練習用の文章:
逆転裁判みたいにかなり頭を使って選択肢を選ぶ必要もなく、かなり難易度は低いので緊張感や達成感を求めてる方には合わないかもしれません。クリアまで15時間前後くらいなので、逆に言えば面白いアニメ一期分を見終えるような感覚で遊べるんじゃないかと思います。気軽に面白いストーリーを楽しみたい、ということであれば問題ないかと。
一番人を選びそうなのが、SNS世代向けのノリですね。ハマる人にはハマるけど、苦手な人はちょっとムリかもしれません。個人的には『シュタインズゲート』や『ひぐらしのなく頃に』の冒頭に比べたら全然辛くなかったですね。とはいえネット的な題材ゆえに、鮮度が高いうちに遊ぶのが良いと思います。自分的には今遊んでもまだ古びてないと感じていますが。
そういった事情があるので、まずは事前に体験版を試してみて、雰囲気があうようでしたら購入してみてはどうでしょうか。5/18(木)の23:59までなら半額の2,650円になってるので、面白そうと思ったらこの記事をこれ以上読まずに購入しちゃうのも手でしょう。

保存データの記録:
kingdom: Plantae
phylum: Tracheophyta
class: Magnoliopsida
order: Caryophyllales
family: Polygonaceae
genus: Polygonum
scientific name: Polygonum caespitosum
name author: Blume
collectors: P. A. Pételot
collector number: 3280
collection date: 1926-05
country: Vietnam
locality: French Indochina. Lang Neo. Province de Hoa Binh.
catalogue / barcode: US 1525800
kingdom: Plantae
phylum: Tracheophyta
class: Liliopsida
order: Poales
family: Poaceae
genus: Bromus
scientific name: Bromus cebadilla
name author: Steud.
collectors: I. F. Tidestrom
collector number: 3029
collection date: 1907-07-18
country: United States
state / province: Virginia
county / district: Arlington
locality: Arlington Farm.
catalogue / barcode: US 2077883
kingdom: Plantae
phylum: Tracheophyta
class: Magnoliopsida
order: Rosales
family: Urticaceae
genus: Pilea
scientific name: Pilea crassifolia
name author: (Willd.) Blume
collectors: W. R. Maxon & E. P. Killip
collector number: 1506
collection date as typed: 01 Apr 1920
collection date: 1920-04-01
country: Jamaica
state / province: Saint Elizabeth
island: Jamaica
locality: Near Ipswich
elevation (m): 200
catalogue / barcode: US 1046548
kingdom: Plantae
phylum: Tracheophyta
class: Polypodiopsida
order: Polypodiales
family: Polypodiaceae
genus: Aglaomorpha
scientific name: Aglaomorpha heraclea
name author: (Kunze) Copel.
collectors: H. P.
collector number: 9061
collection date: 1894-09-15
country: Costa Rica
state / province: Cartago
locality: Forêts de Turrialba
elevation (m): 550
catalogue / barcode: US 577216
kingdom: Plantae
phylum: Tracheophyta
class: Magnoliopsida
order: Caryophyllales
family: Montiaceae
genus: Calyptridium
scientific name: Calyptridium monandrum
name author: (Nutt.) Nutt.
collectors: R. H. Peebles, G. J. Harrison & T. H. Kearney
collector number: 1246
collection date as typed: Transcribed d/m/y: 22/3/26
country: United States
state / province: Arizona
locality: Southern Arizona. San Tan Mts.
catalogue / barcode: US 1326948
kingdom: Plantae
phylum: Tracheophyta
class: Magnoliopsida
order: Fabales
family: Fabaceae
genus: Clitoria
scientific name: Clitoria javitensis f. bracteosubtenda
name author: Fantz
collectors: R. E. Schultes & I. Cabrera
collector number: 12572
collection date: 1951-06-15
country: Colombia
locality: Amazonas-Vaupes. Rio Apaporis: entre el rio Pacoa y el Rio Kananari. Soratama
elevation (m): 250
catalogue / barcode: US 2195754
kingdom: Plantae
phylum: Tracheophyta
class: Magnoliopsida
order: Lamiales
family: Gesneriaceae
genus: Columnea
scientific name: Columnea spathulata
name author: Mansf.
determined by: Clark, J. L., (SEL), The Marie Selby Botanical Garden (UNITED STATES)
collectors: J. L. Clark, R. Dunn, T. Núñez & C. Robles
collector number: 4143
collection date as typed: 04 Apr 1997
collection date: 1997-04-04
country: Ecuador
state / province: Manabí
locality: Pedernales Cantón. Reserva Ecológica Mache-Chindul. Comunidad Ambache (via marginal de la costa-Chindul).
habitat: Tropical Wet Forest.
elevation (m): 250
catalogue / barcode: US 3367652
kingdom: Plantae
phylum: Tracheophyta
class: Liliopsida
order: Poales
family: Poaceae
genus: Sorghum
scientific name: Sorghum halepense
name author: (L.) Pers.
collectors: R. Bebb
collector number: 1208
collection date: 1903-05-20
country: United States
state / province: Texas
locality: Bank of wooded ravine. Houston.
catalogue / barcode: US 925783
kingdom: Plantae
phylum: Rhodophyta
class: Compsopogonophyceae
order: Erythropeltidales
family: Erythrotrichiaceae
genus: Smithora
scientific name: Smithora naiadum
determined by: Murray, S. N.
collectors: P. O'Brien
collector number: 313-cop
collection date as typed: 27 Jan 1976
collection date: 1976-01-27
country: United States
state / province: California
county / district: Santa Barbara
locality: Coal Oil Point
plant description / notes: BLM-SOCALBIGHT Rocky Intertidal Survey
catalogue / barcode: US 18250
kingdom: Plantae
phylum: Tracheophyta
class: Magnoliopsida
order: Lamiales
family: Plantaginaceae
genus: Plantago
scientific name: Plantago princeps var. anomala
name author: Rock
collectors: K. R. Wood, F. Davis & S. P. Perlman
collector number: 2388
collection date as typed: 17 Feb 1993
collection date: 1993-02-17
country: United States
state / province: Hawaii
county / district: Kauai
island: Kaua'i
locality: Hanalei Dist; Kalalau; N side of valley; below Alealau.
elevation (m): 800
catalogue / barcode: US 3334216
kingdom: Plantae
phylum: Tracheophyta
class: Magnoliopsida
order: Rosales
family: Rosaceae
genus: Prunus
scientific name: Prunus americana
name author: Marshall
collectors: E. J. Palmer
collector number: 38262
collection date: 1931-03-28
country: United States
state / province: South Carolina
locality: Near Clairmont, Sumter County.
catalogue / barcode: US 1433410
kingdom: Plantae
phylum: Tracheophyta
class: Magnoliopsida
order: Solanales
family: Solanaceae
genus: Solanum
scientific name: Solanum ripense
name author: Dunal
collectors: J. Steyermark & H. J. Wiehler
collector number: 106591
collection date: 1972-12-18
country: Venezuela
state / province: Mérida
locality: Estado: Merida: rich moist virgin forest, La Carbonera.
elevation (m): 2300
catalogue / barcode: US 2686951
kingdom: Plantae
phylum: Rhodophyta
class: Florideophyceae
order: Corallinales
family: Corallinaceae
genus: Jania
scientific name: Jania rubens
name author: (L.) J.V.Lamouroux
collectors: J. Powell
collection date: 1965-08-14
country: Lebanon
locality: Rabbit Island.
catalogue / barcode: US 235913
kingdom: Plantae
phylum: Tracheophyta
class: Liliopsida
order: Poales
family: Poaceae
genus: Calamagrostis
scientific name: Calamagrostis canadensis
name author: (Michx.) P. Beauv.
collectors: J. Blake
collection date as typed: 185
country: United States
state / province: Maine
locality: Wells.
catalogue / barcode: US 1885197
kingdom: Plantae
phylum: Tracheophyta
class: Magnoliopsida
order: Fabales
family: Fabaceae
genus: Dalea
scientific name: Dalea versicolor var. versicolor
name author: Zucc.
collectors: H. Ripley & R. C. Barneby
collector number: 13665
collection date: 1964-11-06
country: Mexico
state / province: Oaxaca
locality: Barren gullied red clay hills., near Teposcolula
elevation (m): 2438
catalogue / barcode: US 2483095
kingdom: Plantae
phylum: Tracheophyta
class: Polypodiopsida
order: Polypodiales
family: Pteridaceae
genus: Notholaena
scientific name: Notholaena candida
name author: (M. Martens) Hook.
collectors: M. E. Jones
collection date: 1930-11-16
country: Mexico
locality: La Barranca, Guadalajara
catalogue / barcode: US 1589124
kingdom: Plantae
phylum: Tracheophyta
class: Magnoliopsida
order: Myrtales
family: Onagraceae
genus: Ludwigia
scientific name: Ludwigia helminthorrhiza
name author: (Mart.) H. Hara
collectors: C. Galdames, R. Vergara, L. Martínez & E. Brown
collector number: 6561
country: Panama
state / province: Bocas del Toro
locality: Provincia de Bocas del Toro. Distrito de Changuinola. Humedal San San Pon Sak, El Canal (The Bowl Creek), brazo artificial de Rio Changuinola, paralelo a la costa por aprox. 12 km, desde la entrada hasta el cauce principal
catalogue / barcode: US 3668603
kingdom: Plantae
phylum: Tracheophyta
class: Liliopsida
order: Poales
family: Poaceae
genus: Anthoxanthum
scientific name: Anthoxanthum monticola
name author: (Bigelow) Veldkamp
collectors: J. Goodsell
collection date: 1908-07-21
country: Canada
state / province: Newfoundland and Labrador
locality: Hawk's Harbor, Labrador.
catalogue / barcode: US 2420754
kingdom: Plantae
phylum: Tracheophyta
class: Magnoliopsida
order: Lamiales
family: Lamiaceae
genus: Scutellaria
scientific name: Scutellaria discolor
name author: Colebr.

やること:
A. ゲームの感想文について、次の(i)〜(iii)が内容と合っているか、それぞれ「はい」か「いいえ」で答えてください。答えごとに、決め手になる部分を感想文から一字一句そのまま引用してください。(i) クリアまでにかかる時間は15時間前後である。(ii) 難易度が高いので、緊張感を求める人に向いている。(iii) 5/18(木)の23:59までは半額の2,650円で買える。
B. ゲームの感想文から、「逆転裁判みたいにかなり頭を使」と「うことであれば問題ないかと。」の間を、両端の語句も含めてそのまま引用してください。
資料は使わなくてもかまいません。

順番の答え:
A.
(i) はい。「クリアまで15時間前後くらいなので」
(ii) いいえ。「かなり難易度は低いので緊張感や達成感を求めてる方には合わないかもしれません」
(iii) はい。「5/18(木)の23:59までなら半額の2,650円になってるので」

B.
逆転裁判みたいにかなり頭を使って選択肢を選ぶ必要もなく、かなり難易度は低いので緊張感や達成感を求めてる方には合わないかもしれません。クリアまで15時間前後くらいなので、逆に言えば面白いアニメ一期分を見終えるような感覚で遊べるんじゃないかと思います。気軽に面白いストーリーを楽しみたい、ということであれば問題ないかと。